Reducing the cost of a college education is a frequent topic in higher education circles, but often the focus is on capping the cost of tuition, or, occasionally, reducing the cost of tuition for students and their families. Some colleges and universities have been trying to find other ways to reduce costs, as well, such as offering online courses during the summer or a regular academic term, for a reduced fee, or using open educational resources (OERs) as an alternative to commercially published textbooks, thereby reducing fees for students.

We were recently on site at the University of Maryland, University College and heard a lot about the success of its OER program and the savings that accrued to students. Such a program has a lot of appeal for pedagogical, as well as financial, reasons. UMUC is exclusively for adult learners, and they are physically located all around the world. It is helpful to the online students to have the materials they need for their courses embedded in the course itself.

At the beginning of the fall semester in 2015, all undergraduate courses began to rely upon open educational resources; students no longer needed to buy textbooks for any of their courses. In the fall of 2016, this program will be extended to graduate courses, as well. In the 2014 pilot program to test this model, UMUC students saved $130,000 in the first semester. UMUC estimates that this initiative will save students millions of dollars, ultimately.

I was especially interested in the process UMUC used in choosing OER materials for their courses. Course redesigns were already underway, led by full-time program chairs.  UMUC has moved away from every instructor teaching his or her course to a focus on the program of study and making sure that the courses build on one another. Thus, the curriculum, scope, and sequence for courses were developed centrally to ensure that all sections have the same learning outcome goals and content. (This is of course much easier to do when courses rely heavily on online content and delivery.)

One important design principle for UMUC is that the resources needed to master the content are embedded in the course itself. Program chairs realized that the best way to do that was to use open educational resources. And the side benefit would be lower costs for individual students. The pedagogical reason for embedding the materials into the courses was to create uniform learning environments for all students, even though many different adjuncts were leading the courses in a geographically dispersed environment. UMUC used the opportunity to help students reduce their costs, while also creating a more coherent educational program.

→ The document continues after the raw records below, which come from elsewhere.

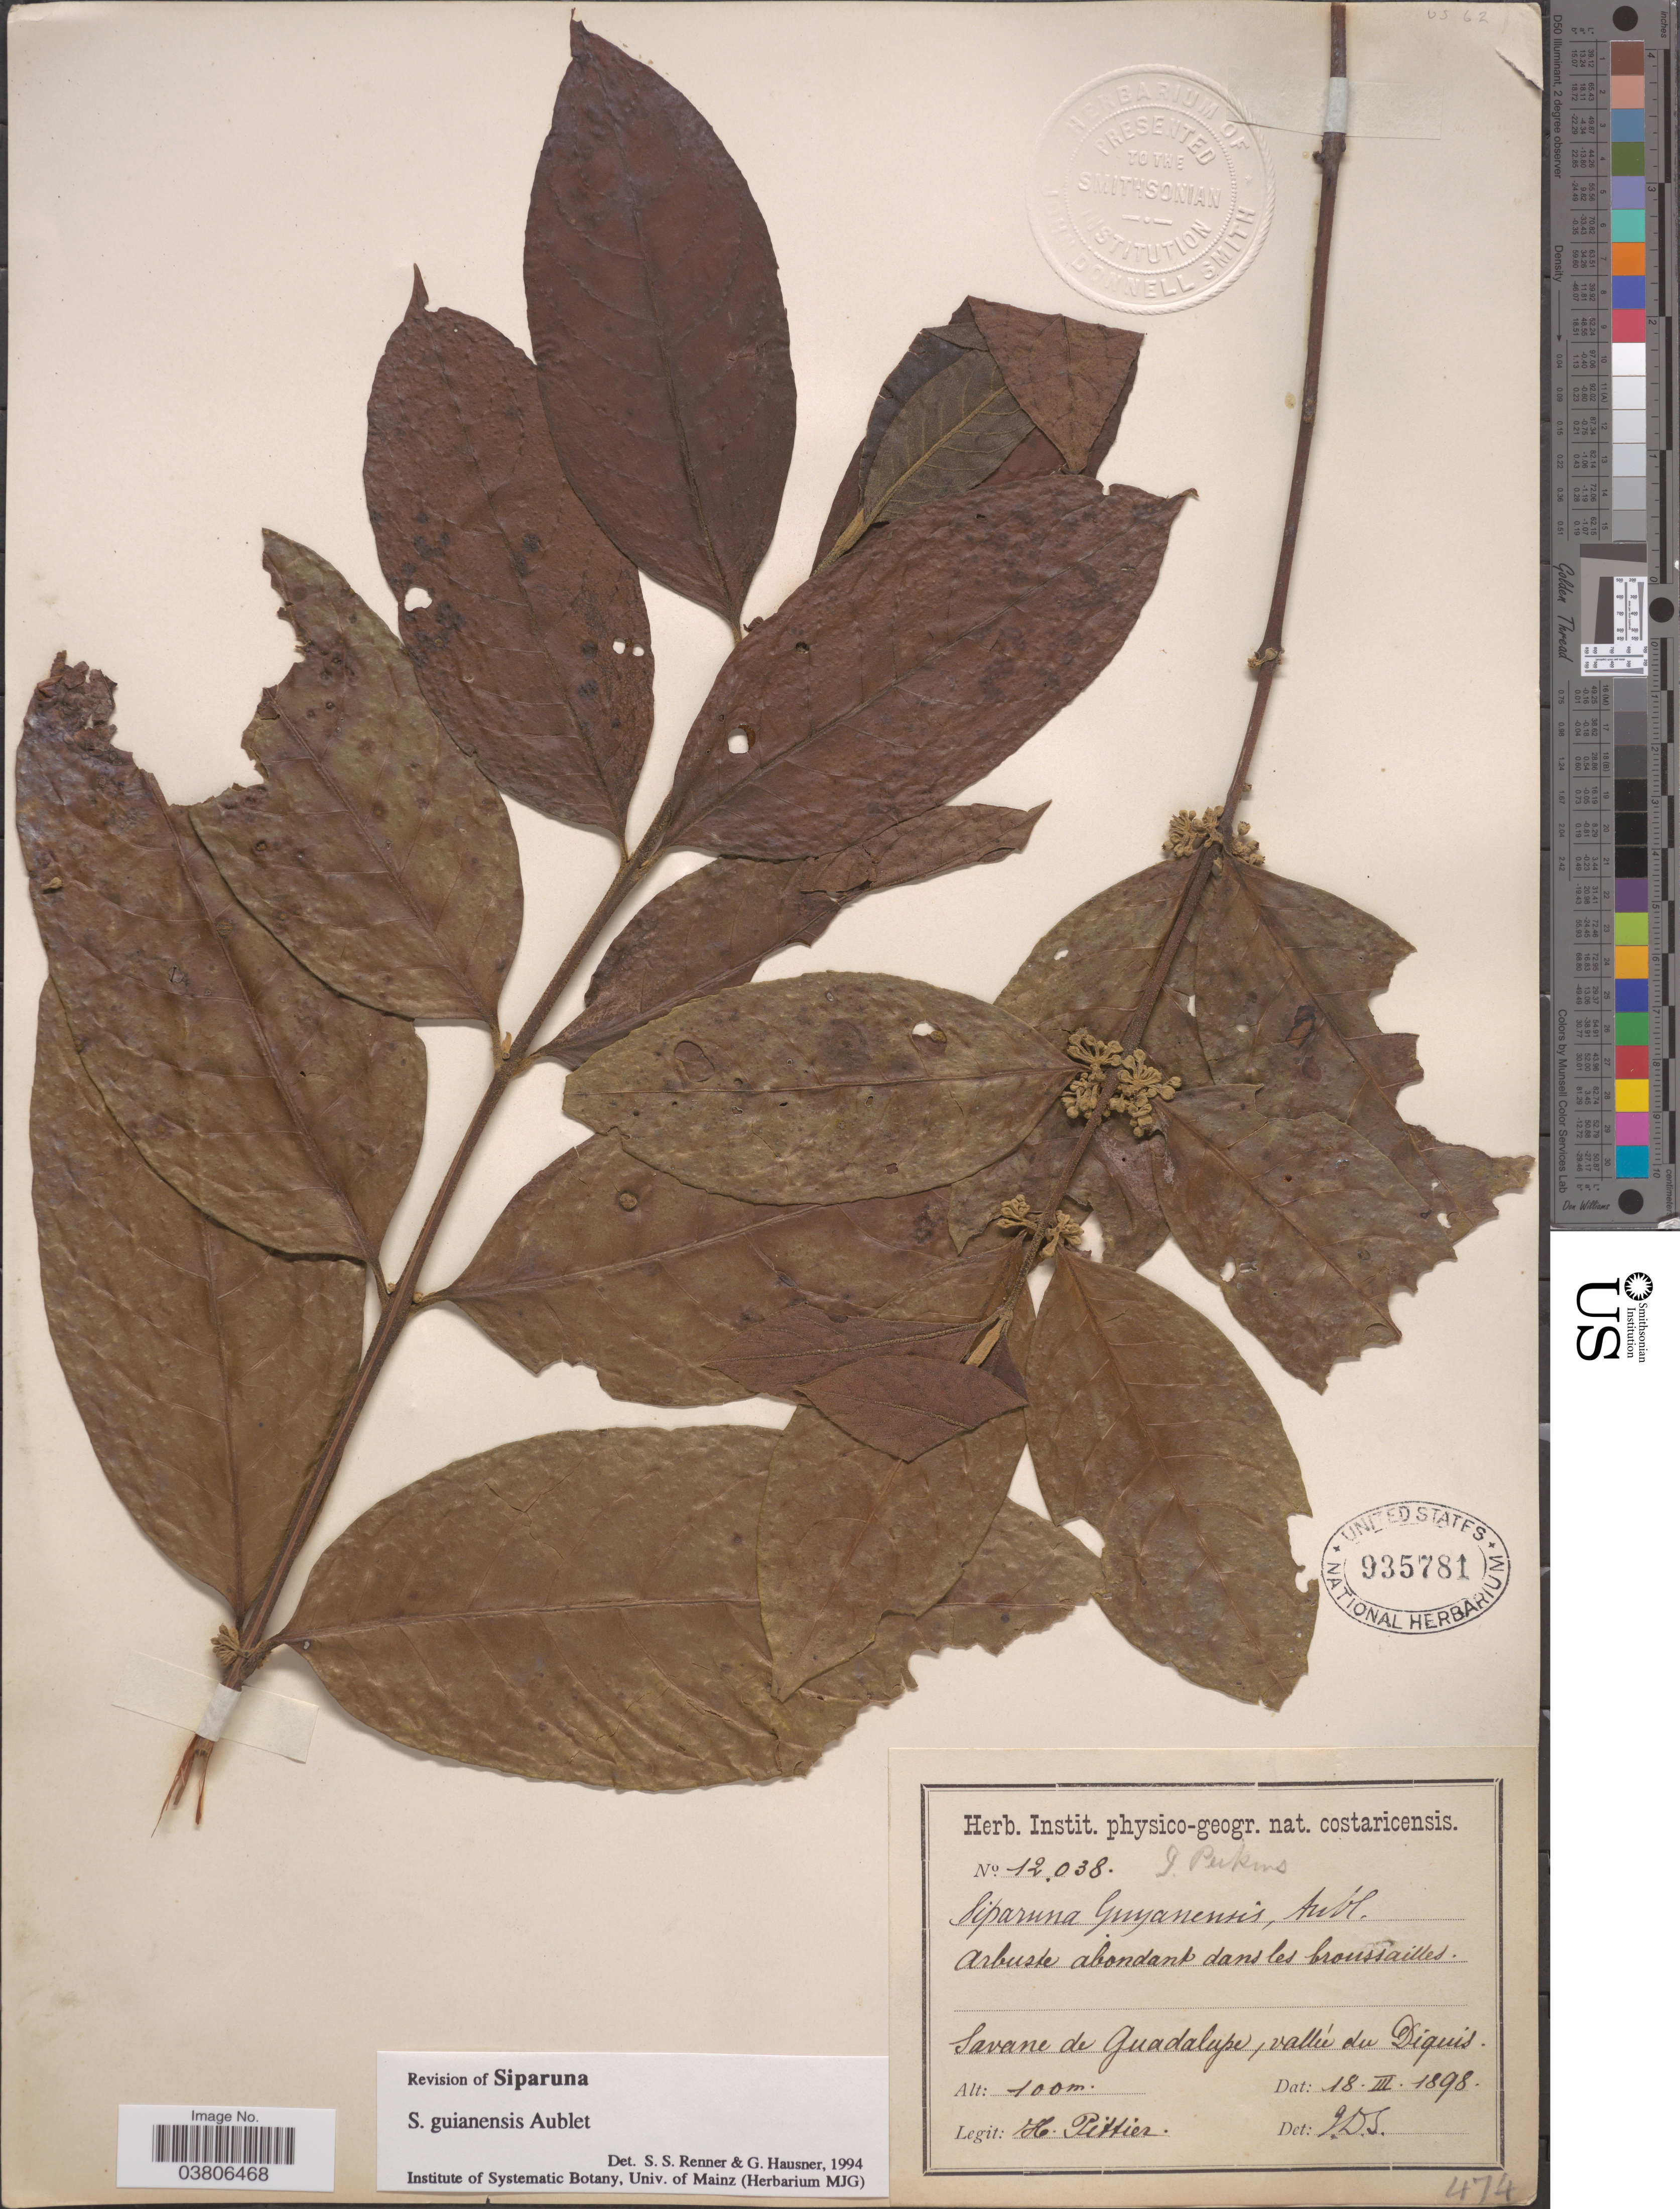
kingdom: Plantae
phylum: Tracheophyta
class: Magnoliopsida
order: Laurales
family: Siparunaceae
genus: Siparuna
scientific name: Siparuna guianensis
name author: Aubl.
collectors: H. F. Pittier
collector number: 12038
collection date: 1898-03-18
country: Costa Rica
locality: Savane de Guadalupe, vallée du Diquis.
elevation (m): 100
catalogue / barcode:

UMUC chose not to leave this initiative to chance. They invested considerable resources in putting together teams of people to choose the best possible open educational resources to include in the online courses. Subject matter experts (either full time or adjunct faculty), learning technology designers, IT specialists, and librarians were assembled to work on the resources that would go into the courses. It was not enough for the teams to find the OERs. They also had to ensure that the links to the resources were still valid, and they had to make sure that the materials could be incorporated into UMUC’s learning management system. In some cases, they had to search through Creative Commons licenses to find out if digital materials had been made available in that system. Everyone involved recognizes that this is not a task that is once-and-for-all done. The subject teams must constantly refine the list of materials to keep resources current and relevant.

UMUC is working with staff at Creative Commons to find ways to streamline the process. The institution also realizes that it is inefficient for every institution to be searching, validating, and embedding OERs into their online courses. They hope to work with other institutions to create databases of high-quality resources in specific fields.

The University’s decision to use OERs has also necessarily changed support roles in the institution. Librarians, IT specialists, and educational technologists become part of the educational team, and their roles and responsibilities are determined by the curricular needs. Students save money, and educational programs are transformed. It will be interesting to monitor the approach textbook publishers will take if other institutions launch similar programs. We will want to follow this initiative over time to understand what the longer-term effects are, especially as UMUC moves into graduate courses, as well, but the results so far are encouraging.